Есть сырое волчье мясо собаки отказались, но Беркут проглотил добрый кусок мякоти. Волчью тушу не выбросили: вареную волчатину любая привередливая собака ест.

Оживленные первой удачей, охотники наскоро позавтракали и тронулись в дальнейший путь. После урочища Красный Яр прибрежная растительность стала меняться. На высоких берегах появились ясени. Они простирали свои толстые оголенные ветви, не сгибающиеся даже под ветром, над порослью черемухи и лещины. Местами к реке подступали целые заросли сибирской яблони. Голые деревья были усыпаны мелкими темно-красными плодами, привлекавшими пролетных дроздов и свиристелей. Еще недавно буйная и пышная древесная растительность теперь сквозила, сбросив листву, и только ильмы еще щеголяли в своих зеленых нарядах.
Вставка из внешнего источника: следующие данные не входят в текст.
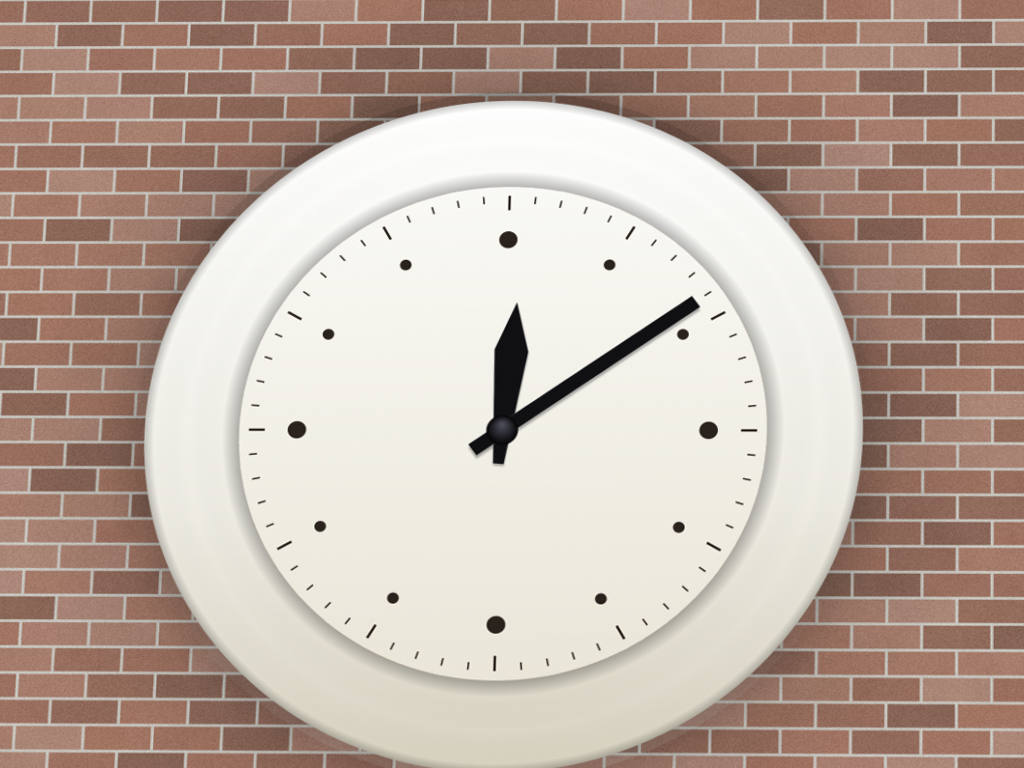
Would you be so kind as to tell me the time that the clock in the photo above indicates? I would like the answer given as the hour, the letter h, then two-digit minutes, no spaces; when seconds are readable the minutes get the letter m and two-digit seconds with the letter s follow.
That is 12h09
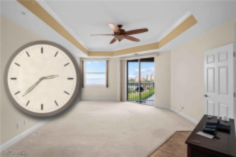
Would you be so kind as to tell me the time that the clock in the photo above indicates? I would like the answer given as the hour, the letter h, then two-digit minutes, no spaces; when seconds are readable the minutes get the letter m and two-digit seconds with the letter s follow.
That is 2h38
Течение реки усилилось. Появились перекаты. Степану то и дело приходилось поднимать мотор, чтобы не задеть винтом за каменистое дно. Иногда путникам дорогу преграждало упавшее дерево, и тогда пускались в ход топоры и пила. Дальше к лиственным лесам стали примешиваться сизые ели и пихты, мохнатые кедры. Леса становились гуще. Под высокими деревьями росли вперемежку свидина и шиповник, таволга и боярышник, переплетенные лимонником и виноградом. Заросли были почти непроходимыми. Проплывавшие любовались красными гроздьями лимонника и барбариса, калины и смородины.